Bu nedenle, seçim sonuçları şu eksende okunmalı:
1- Seçmenin verdiği “mesajın” Erdoğan-Baykal görüşmesi ve neoliberal Kemal Derviş takviyesiyle devam edilmesi olduğunu düşünenler tarihin çöplüğünü boylarlar.
2- Oluşan tablodan “çözüm süreci karşıtlığı” çıktığını düşünenlerin de akıbeti benzer olur.

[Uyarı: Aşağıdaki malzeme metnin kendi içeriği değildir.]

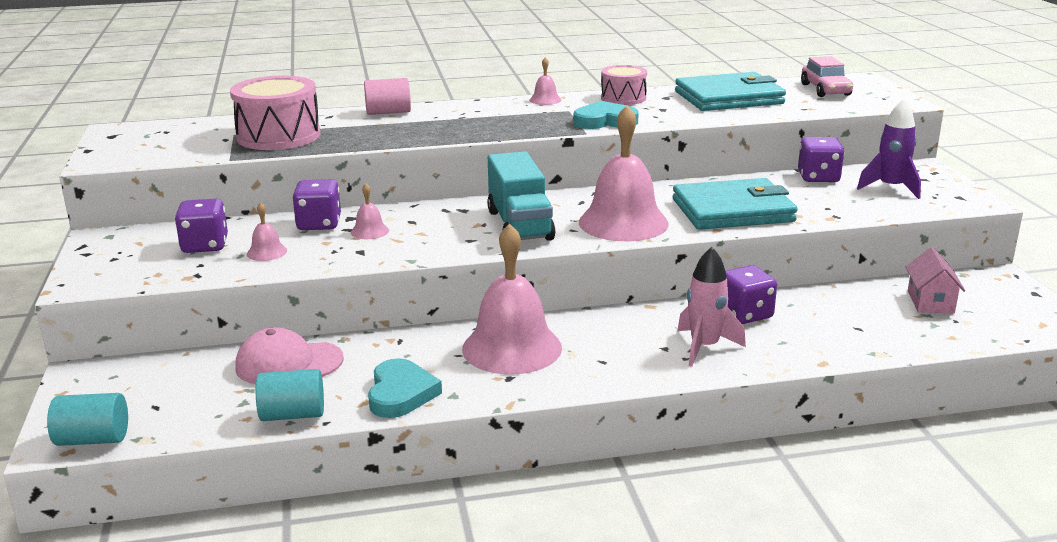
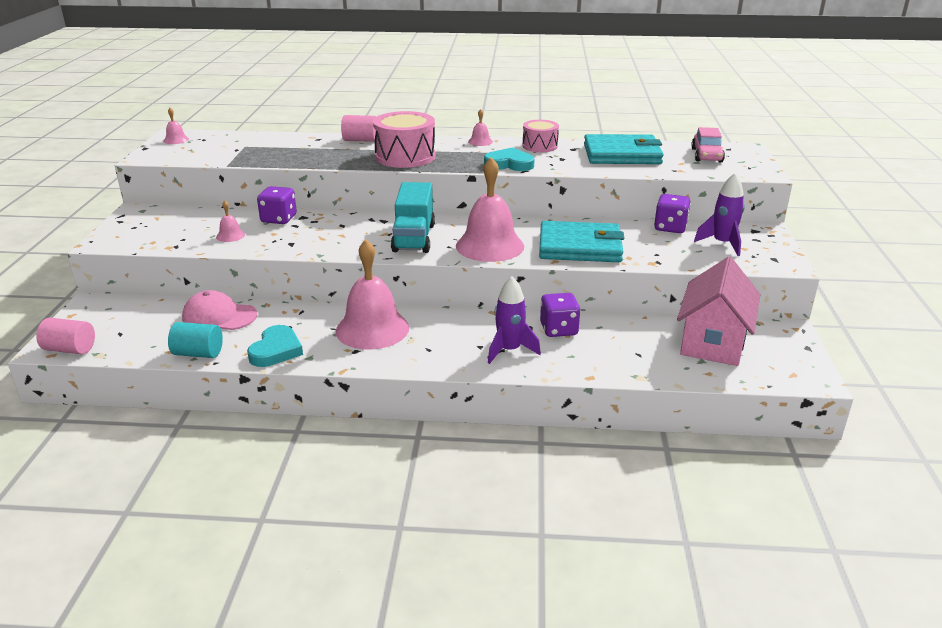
camera: 15 degrees right, 5 degrees up
turquoise cylinder [47,393,128,446] -> pink cylinder [36,318,95,354]
purple dice [175,199,228,253] -> none
pink drum [230,76,321,150] -> pink drum moved to [373,111,436,168]
pink bell [351,183,389,239] -> pink bell moved to [163,108,189,144]
pink rocket [677,247,746,367] -> purple rocket [488,276,541,364]
pink house [906,247,965,314] -> pink house [677,257,760,366], size x1.92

3- Barış, eşitlik, özgürlük ve neoliberalizm karşıtlığı çerçevesinde bir programla seçime giren HDP’ye kayan oyların çoğunluğunun AKP tabanından gelmesi,Marksist.org ve arkasındaki siyasi geleneğin yıllardır savunduğu argümanı haklı çıkardı: AKP, ancak onun tabanındaki yoksul emekçi kesimlerin, bu partiye sağcı neoliberal kimliği nedeniyle değil kemalizmle itişip kakıştığını ve Kürt sorununa çözüm getireceğini düşündüğü için oy verenlerin belli bölümleri ondan kopartılarak yenilebilir. Bu seçimdeki yenilgi, AKP için sonun başlangıcı olsun.
4- Hem Türkiye halklarının “koyun” veya “bidon kafalı” olduğunu düşünen elitist ulusalcılar hem de giriştikleri her tür baskıcı uygulamayı “halk onayı” ile aklayabileceklerini düşünen AKP ideologları, sandıktan hak ettikleri yanıtı aldı.
5- Gezi’yle birlikte, Soma’yla birlikte, yükselen işçi hareketiyle birlikte Türkiye’de koşulların değiştiği açıkça hissediliyordu. Seçim sonuçları bunu tescilledi. Önümüzdeki dönem egemen sınıflar açısından zor geçecek, büyük bir ekonomik ve siyasi istikrarsızlık dönemi başlıyor.
Bütün bunların ardından, siyasetin gündemi koalisyon tartışmalarına kilitlenmiş durumda. Seçmenleri devamlı HDP’lilere “AKP’yle anlaşacak mısınız?” diye soran CHP, AKP’nin kapısında. MHP, koalisyon şartını “HDP’nin olmaması” diyerek ulusalcılara, “çözüm sürecinin bitirilmesi” diyerek –şimdilik- AKP’ye kapattı.
Benim gönlümde ise şöyle bir koalisyon var: 2007-2010 arası süreçte askeri vesayet rejimiyle hesaplaşmak için sokaklara çıkan on binler, anayasa değişikliği referandumunda “Yetmez ama Evet” diyerek 12 Eylülcülerin yargılanmasının yolunu açan yüz binler, Batı’da yıllardır bir barış hareketi inşa etmek için çabalayarak Kürt halkına omuz veren aktivistler, iklim değişikliğine ve kirli enerji politikalarına karşı mücadele edenler, Ermeni Soykırımı’nın tanınması için 24 Nisan anmalarına katılan binler, Gezi direnişine özgürlükçü ruhunu veren (ve onun Cumhuriyet mitinglerinden farklı bir şey olmasını sağlayan) gençler, Bursa’dan Kocaeli’ne MESS’i çaresiz bırakan yeni ve militan işçi kuşağı birleşebilir.
Bunlar bir partide birleşebilirlerse, koalisyon tartışmaları ebediyen bitirilmiş olur.